The common production fix is a hybrid feed. Push normal authors into follower timelines. Do not push celebrity or hot-user posts into every follower timeline. Instead, keep celebrity posts in author streams and pull them at read time for viewers who follow those authors.
function readHome(viewer):
// Precomputed push timeline for normal authors.
base = redis.lrange("home_timeline:" + viewer, 0, 499)
// Small set: celebrity accounts this viewer follows.
hotAuthors = getHotAuthorsFollowedBy(viewer)
hotPosts = []
for author in hotAuthors:
hotPosts += redis.lrange("author_posts:" + author, 0, 20)

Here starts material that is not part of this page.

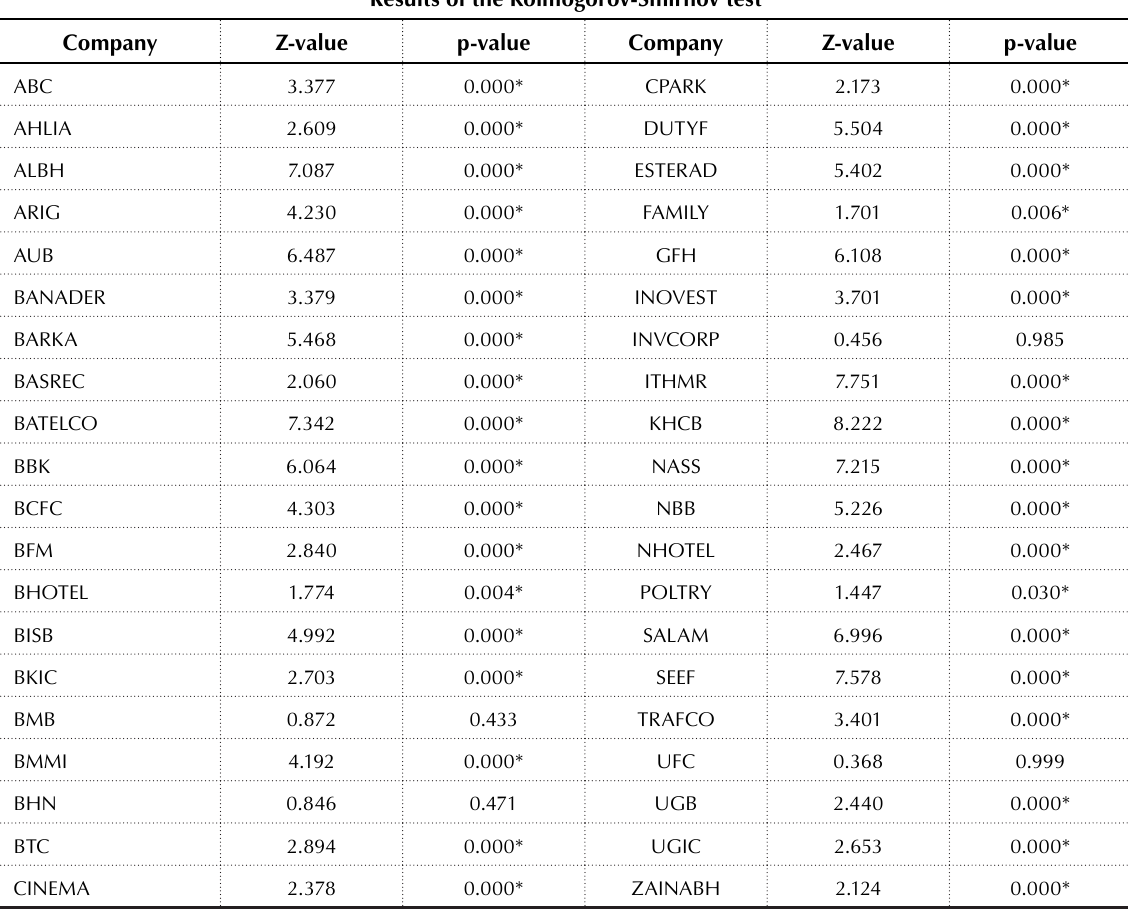
Table 2. Results of K-S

return rankAndMerge(base, hotPosts).take(50)This is also where two-stage fan-out appears: a lightweight first pass delivers IDs quickly, and a second stage enriches, ranks, or backfills. Hot celebrity streams often need hot-key mitigation because millions of readers may request the same author feed.
Ranking, freshness, and consistency gotchas
- Deletes and privacy changes: a deleted post may already exist in many precomputed timelines. Reads must hydrate by ID and re-check visibility, or a cleanup job must remove stale references.
- Follow and unfollow: when a viewer follows someone new, you may backfill recent posts into the timeline. On unfollow, you may lazily filter those posts at read time rather than remove every old entry immediately.
- Ranking changes: precomputed chronological lists are easy to cache. Machine-learned ranking may still need read-time features, hydration, and reordering.
- Duplicate posts: hybrid feeds can see the same post from base timeline and hot-author pull. Deduplicate by post ID before ranking.
- Backpressure: fan-out workers must be rate-limited. If queues grow, degrade gracefully by delaying low-priority fan-out or switching selected authors to pull mode temporarily.
Real-world examples
Social networks, team chat, notification centers, activity streams, and news feeds all use this trade-off. Twitter-like timelines often push ordinary users and pull celebrities. A chat app may push unread counters and recent message IDs into per-user inboxes. A notification system may push critical alerts but pull low-priority activity on demand.
| System | Likely pattern | Reason |
|---|---|---|
| Home timeline | Hybrid push plus pull | Fast reads for normal graph; celebrity posts avoid write storms |
| Email inbox | Write-time delivery | Each message belongs in recipient mailboxes and reads must be fast |
| Analytics activity feed | Read-time assembly | Reads are rare and freshness can be computed on demand |
- Fan-out on write pushes each post into follower timelines at publish time, making reads fast but writes expensive.
- Fan-out on read stores the post once and assembles the feed on demand, making writes cheap but reads expensive.
- Pure push breaks for celebrities because one post can trigger millions of timeline writes.
- Production feeds are usually hybrid: push normal authors, pull hot authors at read time, then merge and rank.
- Precomputed Redis timelines are fast recent windows; reads still need hydration, visibility checks, deduplication, and ranking.